VayuChat: An LLM-Powered Conversational Interface for Air Quality Data Analytics
Acharya, Pisharodi, Mondal et al.
Air pollution causes about 1.6 million premature deaths each year in India, yet decision makers struggle to turn dispersed data into decisions. Existing tools require expertise and provide static dashboards, leaving key policy questions unresolved. We present VayuChat, a conversational system that answers natural language questions on air quality, meteorology, and policy programs, and responds with both executable Python code and interactive visualizations. VayuChat integrates data from Central Pollution Control Board (CPCB) monitoring stations, state-level demographics, and National Clean Air Programme (NCAP) funding records into a unified interface powered by large language models. Our live demonstration will show how users can perform complex environmental analytics through simple conversations, making data science accessible to policymakers, researchers, and citizens. The platform is publicly deployed at https://huggingface.co/spaces/SustainabilityLabIITGN/ VayuChat. For further information check out video uploaded on https://www.youtube.com/watch?v=d6rklL05cs4.
academic
VayuChat: An LLM-Powered Conversational Interface for Air Quality Data Analytics
Approximately 1.6 million premature deaths occur annually in India due to air pollution, yet policymakers struggle to transform dispersed data into actionable insights. Existing tools require specialized expertise and offer only static dashboards, failing to address critical policy questions. This paper presents VayuChat, a conversational system capable of answering natural language questions about air quality, meteorology, and policy initiatives while providing executable Python code and interactive visualizations. VayuChat integrates Central Pollution Control Board (CPCB) monitoring station data, state-level demographic data, and National Clean Air Program (NCAP) funding records through a unified interface powered by large language models. The platform enables policymakers, researchers, and citizens to conduct complex environmental analyses through simple conversation.

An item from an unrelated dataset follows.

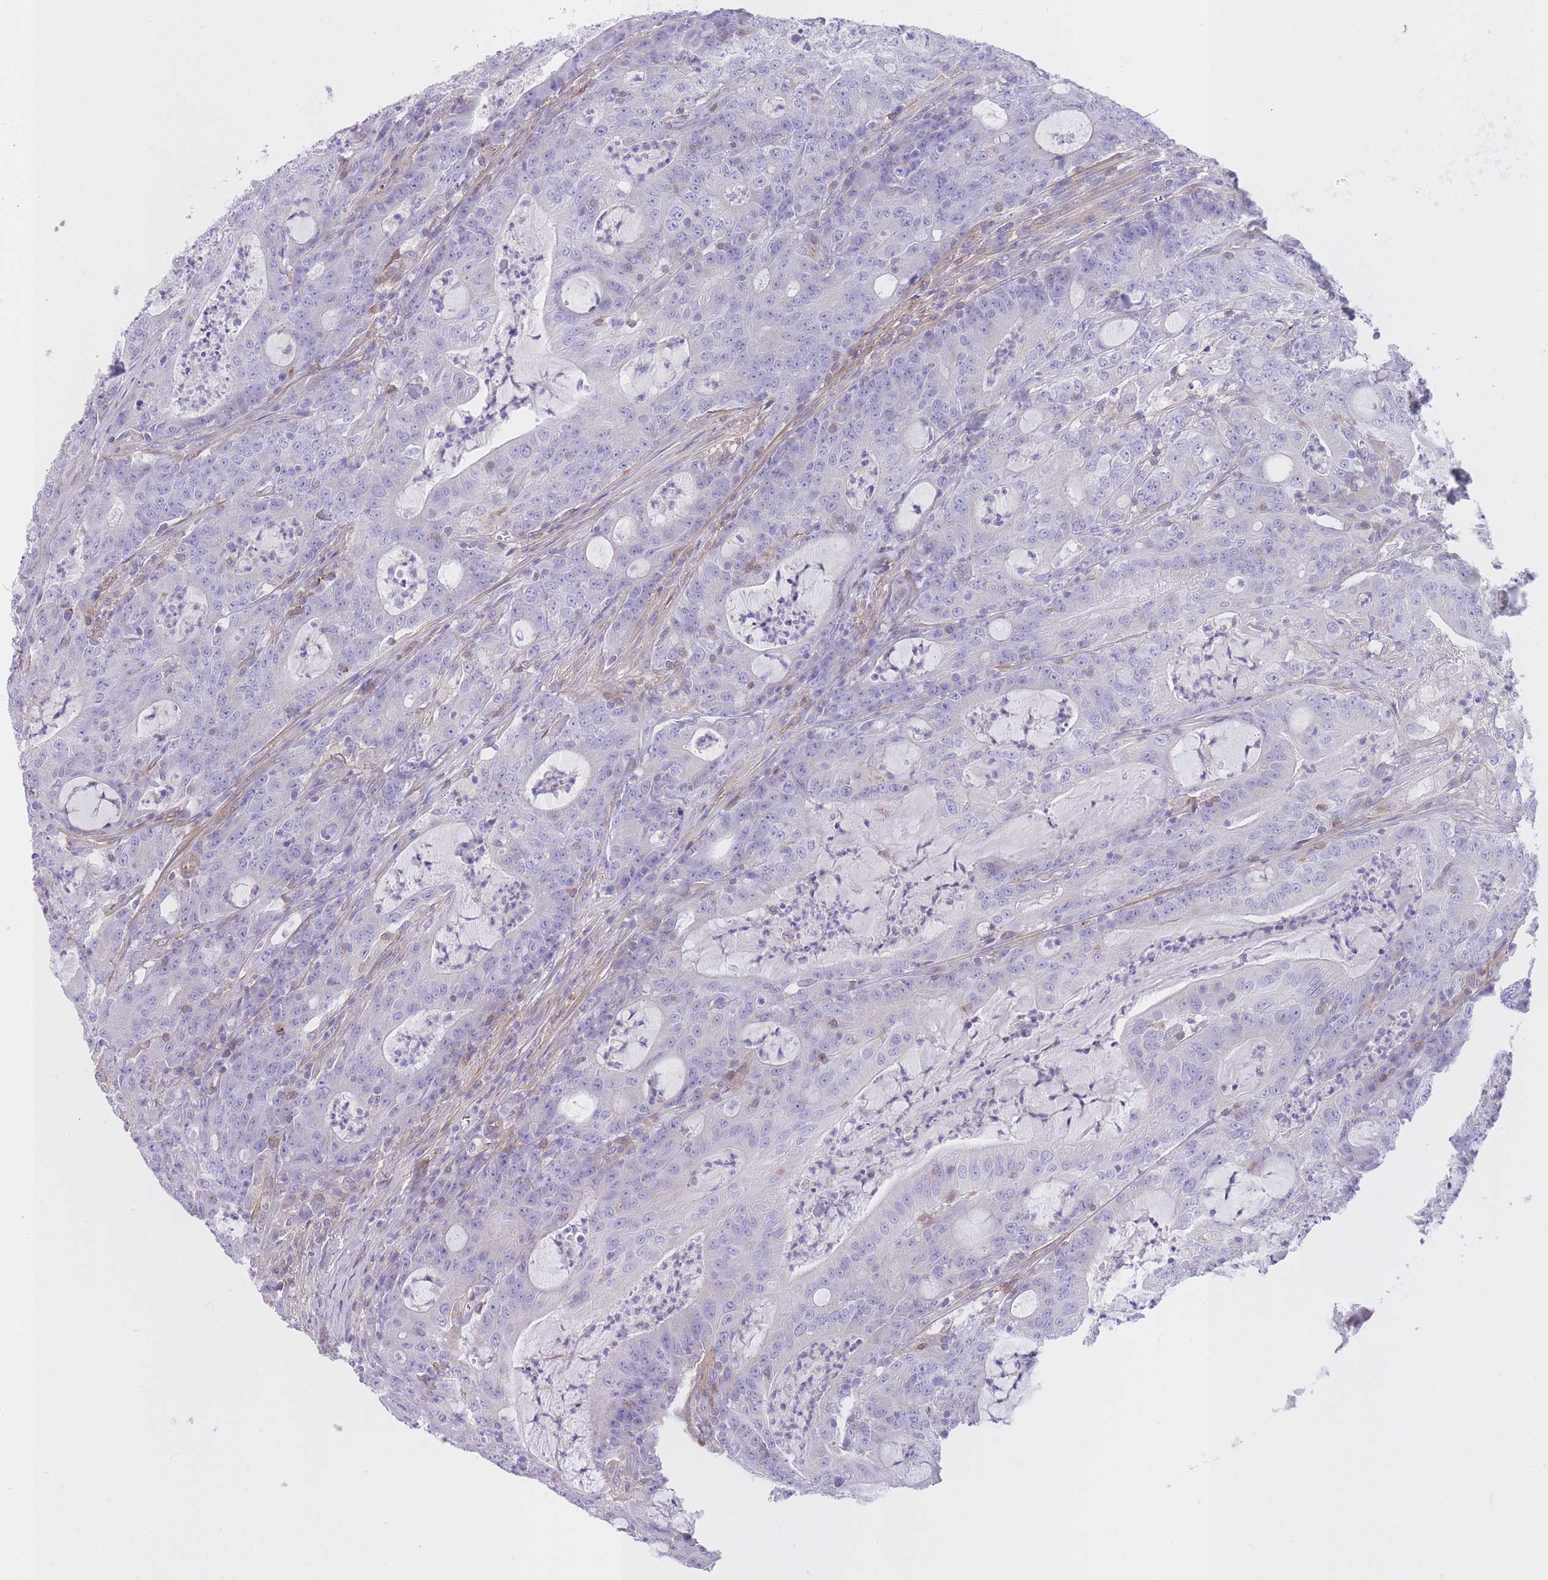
{"staining": {"intensity": "negative", "quantity": "none", "location": "none"}, "tissue": "colorectal cancer", "cell_type": "Tumor cells", "image_type": "cancer", "snomed": [{"axis": "morphology", "description": "Adenocarcinoma, NOS"}, {"axis": "topography", "description": "Colon"}], "caption": "Adenocarcinoma (colorectal) was stained to show a protein in brown. There is no significant staining in tumor cells.", "gene": "LDB3", "patient": {"sex": "male", "age": 83}}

Severe Public Health Crisis: Air pollution in India causes 1.6 million premature deaths annually, with PM2.5 exposure reducing life expectancy by over 5 years
Data Utilization Barriers: Despite continuous collection of nationwide pollutant measurements by CPCB, converting raw data into timely policy-relevant insights remains challenging
High Technical Barriers: Existing tools require specialized knowledge, offer limited visualization capabilities, or address only narrow task scopes
Developed the first LLM-driven conversational system for air quality analysis: VayuChat processes natural language queries and generates executable Python code and visualization results
Integrated multi-source environmental data: Incorporates CPCB air quality and meteorological observations (2017-2024), state-level population and area data, and NCAP funding allocation records
Provided transparent code generation mechanisms: Reduces hallucinations by generating Python code rather than direct outputs, ensuring result verifiability and reproducibility
Supports multiple analysis types: Including direct queries, plot generation, correlation analysis, and policy impact assessment
Validated through practical case studies: Demonstrates system utility through in-depth analysis of Delhi's December 2024 air pollution crisis
The paper demonstrates VayuChat's practical application value through collaboration with air quality analysts investigating the causes of severe pollution surge in Delhi in December 2024.
Query: "Use time series plots to compare pollution levels and wind speed during Delhi's most polluted week in December 2024 with the 15 days before and after"
Key Findings:
Clear negative correlation between wind speed and PM2.5
PM2.5 exceeds 300 μg/m³ when wind speed drops below 1.0 m/s
Even modest wind speed decreases (0.6 m/s) can rapidly degrade air quality from "very poor" to "severe"
Query: "Analyze the correlation between CO, NO2, and PM2.5 in Delhi during December since 2017"
Correlation Matrix:
Pollutant
CO
NO2
PM2.5
CO
1
0.3
0.47
NO2
0.3
1
0.34
PM2.5
0.47
0.34
1
Insights: PM2.5 shows strongest correlation with CO (r=0.47), indicating that vehicular emissions, stubble burning, and industrial emissions from common sources drive synchronized pollution events.
Technical Feasibility: LLMs can effectively handle complex environmental data analysis queries, with code generation mechanisms ensuring result accuracy
Practical Value: System successfully supported in-depth analysis of Delhi's air pollution crisis, demonstrating real-world application potential
Improved Accessibility: Significantly reduces technical barriers to environmental data analysis, enabling non-technical users to conduct complex analyses
The paper cites 15 relevant references covering LLM foundational technologies, environmental data analysis tools, and health impacts of air pollution, providing sufficient theoretical foundation and comparative references.
Overall Assessment: This is an excellent paper combining technical innovation with practical application, pioneering in significance for LLM applications in environmental science. The system design is sound, case study analysis is thorough, and it holds important value for addressing environmental data utilization challenges in developing countries like India. While there is room for improvement in evaluation and technical details, the overall contribution is substantial with excellent prospects for promotion and application.